Note : Fic commencée à l'origine pour un prompt de
chibi_maakuro sur une communauté à présent défunte: "C'est marrant parce qu'à la définition de "dégueulasse", il y a une photo de ta soupe."
Cette fic est située dans la même continuité que "
Walking Away", "
Un petit coin de Paradis", "
Le Problème" et avant "
Danse du loup et autres euphémismes". Elle peut se lire individuellement.
L'espace profond est, comme son nom l'indique, profond.
Comme son nom ne l'indique pas, il est également extrêmement vide. Même en distorsion, le temps nécessaire pour aller d'un point A à un point B - disons par exemple de la Terre (point A) à la planète reculée du cadran Delta où les ordres de Starfleet les envoient cette fois (point B) - est parfois extrêmement important.

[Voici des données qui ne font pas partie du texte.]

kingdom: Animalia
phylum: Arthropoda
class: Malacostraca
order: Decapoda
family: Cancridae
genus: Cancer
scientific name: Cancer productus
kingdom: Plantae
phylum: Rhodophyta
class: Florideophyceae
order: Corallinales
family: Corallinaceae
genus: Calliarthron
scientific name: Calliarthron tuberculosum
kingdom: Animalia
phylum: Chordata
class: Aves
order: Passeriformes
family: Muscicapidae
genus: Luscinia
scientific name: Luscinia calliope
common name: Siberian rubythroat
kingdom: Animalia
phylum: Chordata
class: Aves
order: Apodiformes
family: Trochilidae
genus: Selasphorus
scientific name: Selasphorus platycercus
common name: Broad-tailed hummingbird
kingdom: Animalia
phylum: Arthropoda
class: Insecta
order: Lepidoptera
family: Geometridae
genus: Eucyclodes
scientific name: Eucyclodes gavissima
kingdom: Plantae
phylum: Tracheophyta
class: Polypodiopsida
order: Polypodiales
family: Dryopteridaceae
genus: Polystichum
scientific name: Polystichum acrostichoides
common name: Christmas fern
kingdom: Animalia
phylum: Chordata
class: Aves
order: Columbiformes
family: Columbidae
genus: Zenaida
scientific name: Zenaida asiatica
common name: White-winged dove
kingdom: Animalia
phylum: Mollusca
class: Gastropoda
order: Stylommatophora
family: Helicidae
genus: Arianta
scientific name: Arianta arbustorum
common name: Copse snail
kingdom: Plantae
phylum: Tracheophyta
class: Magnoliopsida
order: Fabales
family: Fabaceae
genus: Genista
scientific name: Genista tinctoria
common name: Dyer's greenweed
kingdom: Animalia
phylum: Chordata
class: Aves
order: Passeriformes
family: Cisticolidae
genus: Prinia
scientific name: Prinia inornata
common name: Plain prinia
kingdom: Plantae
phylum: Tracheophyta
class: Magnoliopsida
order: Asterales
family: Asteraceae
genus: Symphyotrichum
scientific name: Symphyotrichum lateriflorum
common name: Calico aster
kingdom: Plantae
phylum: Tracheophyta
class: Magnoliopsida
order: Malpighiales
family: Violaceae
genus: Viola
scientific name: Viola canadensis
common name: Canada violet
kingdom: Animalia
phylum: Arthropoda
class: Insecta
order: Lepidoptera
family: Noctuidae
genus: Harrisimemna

Certes, le maintien de l'Entreprise dans un état de fonctionnement optimal et la vie du bord sont suffisants pour garder Capitaine comme Second tout à fait occupés, mais disons que ce n'est pas vraiment divertissant. Et bien que Spock nierait farouchement trouver du divertissement dans l'accomplissement de son devoir (si toutefois les vulcains pouvaient faire quoi que ce soit de manière farouche, ce qui reste encore à prouver, même si Spock est un demi-vulcain et que Jim sait d'expérience que ça peut changer beaucoup), il n'en reste pas moins que les journées sont longues, chiantes, et laissent bien plus le temps libre pour penser et tourner en rond que Jim n'en a jamais rêvé. D'après ses estimations, même l'Iowa n'a jamais atteint un niveau aussi abyssal d'inaction et de chiantise absolue, et ce pourtant n'est pas faute d'avoir essayé. Au moins à Riverside il pouvait boire plus que de raison, déclencher occasionnellement des bastons avec des types dans les bars, et tirer son coup sans compromettre la chaîne de commandement.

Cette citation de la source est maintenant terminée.